One wonders how it is that a self-described practicing scientist can look at the same evidence that, for some, banishes God from His last hiding place, and call it evidence for His existence. Oh, that’s right–one doesn’t wonder at all: it’s her job. She’s the director of the Center for Research in Science at a place that already knows what all the really big answers are. After all, you can find these answers in the bible.

Comments

  1. CatMat says

    When BICEP tells stories sublime
    of when there was no space or time
    ‌ the science can wait
    ‌ ’cause that’s all I hate
    all answers are clearly devine

    When we hear that maybe there was
    an era that smoothed out the flaws
    ‌ in our ‘verse’s quilt
    ‌ I wonder who built
    that fabric ’cause – well, just because.

  2. Menyambal says

    All of its pieces fit together perfectly? I have some severe pain because my own pieces don’t fit together.

  3. Al Dente says

    The prevalent theory of cosmic origins prior to the Big Bang theory was the “Steady State,”

    The Steady State theory was refuted for most cosmologists with the discovery of the cosmic microwave background radiation in 1965, which was predicted by the Big Bang theory. It would appear Dr. Wickman is just a bit out of date.

  4. says

    As she’s able to twist Scripture to conform to objective truth, here’s hoping all living Christians will get her message and stop fucking with science and human welfare.

  5. Mary L says

    “Properly practiced…” Properly by whose standards? Science doesn’t answer to myth.

  6. Pliny the in Between says

    Technically Cuttlefish it doesn’t banish God – just means he’d have to get all his licks in in the first 1/10 to the -35th of a second

  7. Randomfactor says

    simple logic of cause and effect

    History teaches that simple answers are neat, plausible…and wrong.

  8. grumpyoldfart says

    Wickman says:

    As a modern believer and a scientist, when I look up at the sky on a clear starry night, I am reminded that “the heavens declare the glory of God” (Psalm 19:1).

    Statements like that are driven by fear. Sweet Jesus made it clear that anyone who preaches against the bible story should be killed:

    If anyone causes one of these little ones–those who believe in me–to stumble, it would be better for them to have a large millstone hung around their neck and to be drowned in the depths of the sea. (Matthew 18:6)

  9. says

    I can imagine some kind of god working in that first Planck time and then standing back to observe the results, careful not to stick his finger in the pie. This would be indistinguishable from the atheistic case. That’s why I’m an agnostic atheist and not a dogmatic atheist. Not the Abrahamic God, of course. That tale is just nuts, given observed reality.

  10. says

    Steve, I like that scenario, and your view is similar to mine. Anthropomorphizing such a God, I wonder what a being capable of creating a universe would do to keep from being bored. Despite what YECs would say, there’s no evidence of tinkering in the post-expansion era – imagine if we found that the value of c were adjusted or time once ran backward. I suppose it could create new universes ad infinitum, but I think that would get old after the first billion or so.

  11. dorfl says

    If the universe did indeed have a beginning, by the simple logic of cause and effect, there had to be an agent – separate and apart from the effect – that caused it.

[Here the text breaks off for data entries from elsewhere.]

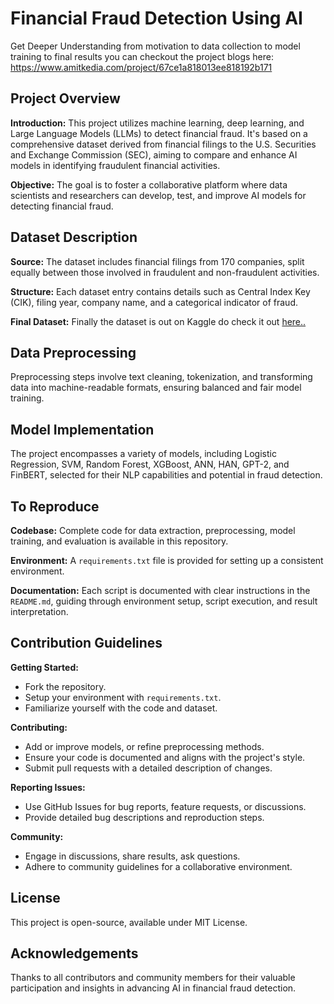 # Financial Fraud Detection Using AI

Get Deeper Understanding from motivation to data collection to model training to final results you can checkout the project blogs here: https://www.amitkedia.com/project/67ce1a818013ee818192b171
## Project Overview

**Introduction:** This project utilizes machine learning, deep learning, and Large Language Models (LLMs) to detect financial fraud. It's based on a comprehensive dataset derived from financial filings to the U.S. Securities and Exchange Commission (SEC), aiming to compare and enhance AI models in identifying fraudulent financial activities.

**Objective:** The goal is to foster a collaborative platform where data scientists and researchers can develop, test, and improve AI models for detecting financial fraud.

## Dataset Description

**Source:** The dataset includes financial filings from 170 companies, split equally between those involved in fraudulent and non-fraudulent activities.

**Structure:** Each dataset entry contains details such as Central Index Key (CIK), filing year, company name, and a categorical indicator of fraud.

**Final Dataset:** Finally the dataset is out on Kaggle do check it out [here..](https://www.kaggle.com/datasets/amitkedia/financial-statement-fraud-data/)

## Data Preprocessing

Preprocessing steps involve text cleaning, tokenization, and transforming data into machine-readable formats, ensuring balanced and fair model training.

## Model Implementation

The project encompasses a variety of models, including Logistic Regression, SVM, Random Forest, XGBoost, ANN, HAN, GPT-2, and FinBERT, selected for their NLP capabilities and potential in fraud detection.

## To Reproduce

**Codebase:** Complete code for data extraction, preprocessing, model training, and evaluation is available in this repository.

**Environment:** A `requirements.txt` file is provided for setting up a consistent environment.

**Documentation:** Each script is documented with clear instructions in the `README.md`, guiding through environment setup, script execution, and result interpretation.

## Contribution Guidelines

**Getting Started:**
- Fork the repository.
- Setup your environment with `requirements.txt`.
- Familiarize yourself with the code and dataset.

**Contributing:**
- Add or improve models, or refine preprocessing methods.
- Ensure your code is documented and aligns with the project's style.
- Submit pull requests with a detailed description of changes.

**Reporting Issues:**
- Use GitHub Issues for bug reports, feature requests, or discussions.
- Provide detailed bug descriptions and reproduction steps.

**Community:**
- Engage in discussions, share results, ask questions.
- Adhere to community guidelines for a collaborative environment.

## License

This project is open-source, available under MIT License.

## Acknowledgements

Thanks to all contributors and community members for their valuable participation and insights in advancing AI in financial fraud detection.
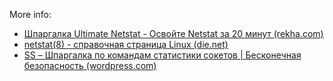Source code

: 




More info:
- [Шпаргалка Ultimate Netstat - Освойте Netstat за 20 минут (rekha.com)](https://www.rekha.com/netstat-cheat-sheet-for-newbies.html)
- [netstat(8) - справочная страница Linux (die.net)](https://linux.die.net/man/8/netstat)
- [SS – Шпаргалка по командам статистики сокетов | Бесконечная безопасность (wordpress.com)](https://neverendingsecurity.wordpress.com/2015/04/13/ss-socket-statistics-commands-cheatsheet/)
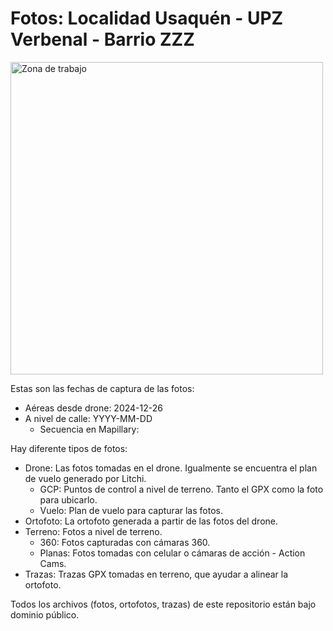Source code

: # Fotos: Localidad Usaquén - UPZ Verbenal - Barrio ZZZ

<img width="500" alt="Zona de trabajo" src="Zona de trabajo.png">

Estas son las fechas de captura de las fotos:

* Aéreas desde drone: 2024-12-26
* A nivel de calle: YYYY-MM-DD
  * Secuencia en Mapillary:

Hay diferente tipos de fotos:

* Drone: Las fotos tomadas en el drone. Igualmente se encuentra el plan de vuelo generado por Litchi.
  * GCP: Puntos de control a nivel de terreno. Tanto el GPX como la foto para ubicarlo.
  * Vuelo: Plan de vuelo para capturar las fotos.
* Ortofoto: La ortofoto generada a partir de las fotos del drone.
* Terreno: Fotos a nivel de terreno.
  * 360: Fotos capturadas con cámaras 360.
  * Planas: Fotos tomadas con celular o cámaras de acción - Action Cams.
* Trazas: Trazas GPX tomadas en terreno, que ayudar a alinear la ortofoto.

Todos los archivos (fotos, ortofotos, trazas) de este repositorio están bajo dominio público.
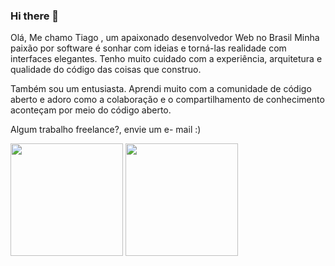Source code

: ### Hi there 👋


Olá, Me chamo Tiago , um apaixonado desenvolvedor Web no Brasil Minha paixão por software é sonhar com ideias e torná-las realidade com interfaces elegantes. Tenho muito cuidado com a experiência, arquitetura e qualidade do código das coisas que construo.

Também sou um entusiasta. Aprendi muito com a comunidade de código aberto e adoro como a colaboração e o compartilhamento de conhecimento aconteçam por meio do código aberto.

Algum trabalho freelance?, envie um e- mail :)
<!--
**tgvieira/tgvieira** is a ✨ _special_ ✨ repository because its `README.md` (this file) appears on your GitHub profile.

Here are some ideas to get you started:

- 🔭 I’m currently working on ...
- 🌱 I’m currently learning ...
- 👯 I’m looking to collaborate on ...
- 🤔 I’m looking for help with ...
- 💬 Ask me about ...
- 📫 How to reach me: ...
- 😄 Pronouns: ...
- ⚡ Fun fact: ...
-->

<img height="180em" src="https://github-readme-stats.vercel.app/api?username=cientistadaweb&show_icons=true" />
<img height="180em" src="https://github-readme-stats.vercel.app/api/top-langs/?username=cientistadaweb&layout=compact" />
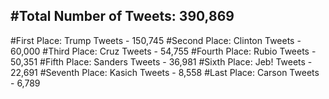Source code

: #Total Number of Tweets: 390,869 
---
#First Place: Trump Tweets - 150,745
#Second Place: Clinton Tweets - 60,000
#Third Place: Cruz Tweets - 54,755
#Fourth Place: Rubio Tweets - 50,351
#Fifth Place: Sanders Tweets - 36,981
#Sixth Place: Jeb! Tweets - 22,691
#Seventh Place: Kasich Tweets - 8,558
#Last Place: Carson Tweets - 6,789
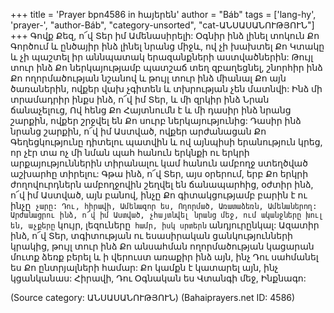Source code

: +++
title = 'Prayer bpn4586 in հայերեն'
author = "Báb"
tags = ['lang-hy', 'prayer-', "author-Báb", "category-unsorted", "cat-ԱՆՍԱՍԱՆՈՒԹՅՈՒՆ"]
+++
Գովք Քեզ, ո՜վ Տեր իմ Ամենասիրելի: Օգնիր ինձ լինել տոկուն Քո Գործում և ընծայիր ինձ լինել նրանց միջև, ով չի խախտել Քո Կտակը և չի պաշտել իր աննպատակ երազանքների աստվածներին: Թույլ տուր ինձ Քո ներկայությամբ պատշաճ տեղ զբաղեցնել, շնորհիր ինձ Քո ողորմածության նշանով և թույլ տուր ինձ միանալ Քո այն ծառաներին, ովքեր վախ չգիտեն և տխրության չեն մատնվի: Ինձ մի տրամադրիր ինքս ինձ, ո՜վ իմ Տեր, և մի զրկիր ինձ Նրան ճանաչելուց, Ով հենց Քո Հայտնումն է և մի դասիր ինձ նրանց շարքին, ովքեր շրջվել են Քո սուրբ ներկայությունից: Դասիր ինձ նրանց շարքին, ո՜վ իմ Աստված, ովքեր արժանացան Քո Գեղեցկությունը դիտելու պատվին և ով այնպիսի երանություն կրեց, որ չէր տա ոչ մի նման պահ հանուն երկնքի ու երկրի արքայություններին տիրանալու կամ հանուն ամբողջ ստեղծված աշխարհը տիրելու: Գթա ինձ, ո՜վ Տեր, այս օրերում, երբ Քո երկրի ժողովուրդներն ամբողջովին շեղվել են ճանապարհից, օժտիր ինձ, ո՜վ իմ Աստված, այն բանով, ինչը Քո գիտակցությամբ բարին է ու ինչը` չարը: Դու, հիրավի, Ամենազոր ես, Ողորմած, Առատաձեռն, Ամենաներող:
	Արժանացրու ինձ, ո՜վ իմ Աստված, չհայտնվել նրանց մեջ, ում ականջները խուլ են, աչքերը` կույր, լեզուները` համր, իսկ սրտերն` անդյուրընկալ: Ազատիր ինձ, ո՜վ Տեր, տգիտության ու եսասիրական ցանկությունների կրակից, թույլ տուր ինձ Քո անսահման ողորմածության կացարան մուտք ձեռք բերել և ի վերուստ առաքիր ինձ այն, ինչ Դու սահմանել ես Քո ընտրյալների համար: Քո կամքն է կատարել այն, ինչ կցանկանաս: Հիրավի, Դու Օգնական ես Վտանգի մեջ, Ինքնագո:

(Source category: ԱՆՍԱՍԱՆՈՒԹՅՈՒՆ)
(Bahaiprayers.net ID: 4586)
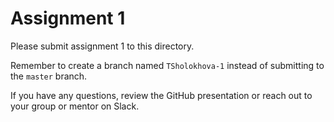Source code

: # Assignment 1

Please submit assignment 1 to this directory.

Remember to create a branch named `TSholokhova-1` 
instead of submitting to the `master` branch.

If you have any questions, review the GitHub presentation or reach
out to your group or mentor on Slack.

    As a physicist, she really ought to be aware that causality is an emergent property of thermodynamics. In situations where thermodynamics does not apply, it is no longer a meaningful concept.

  12. exi5tentialist says

    will multiply ourselves into a famine situation

    Famine is not caused by reproduction.

    Overpopulation woo stinks.

  13. Al Dente says

    I made a response to davidgentile @10 which is in moderation, probably because I gave a link to Project Gutenberg Australia.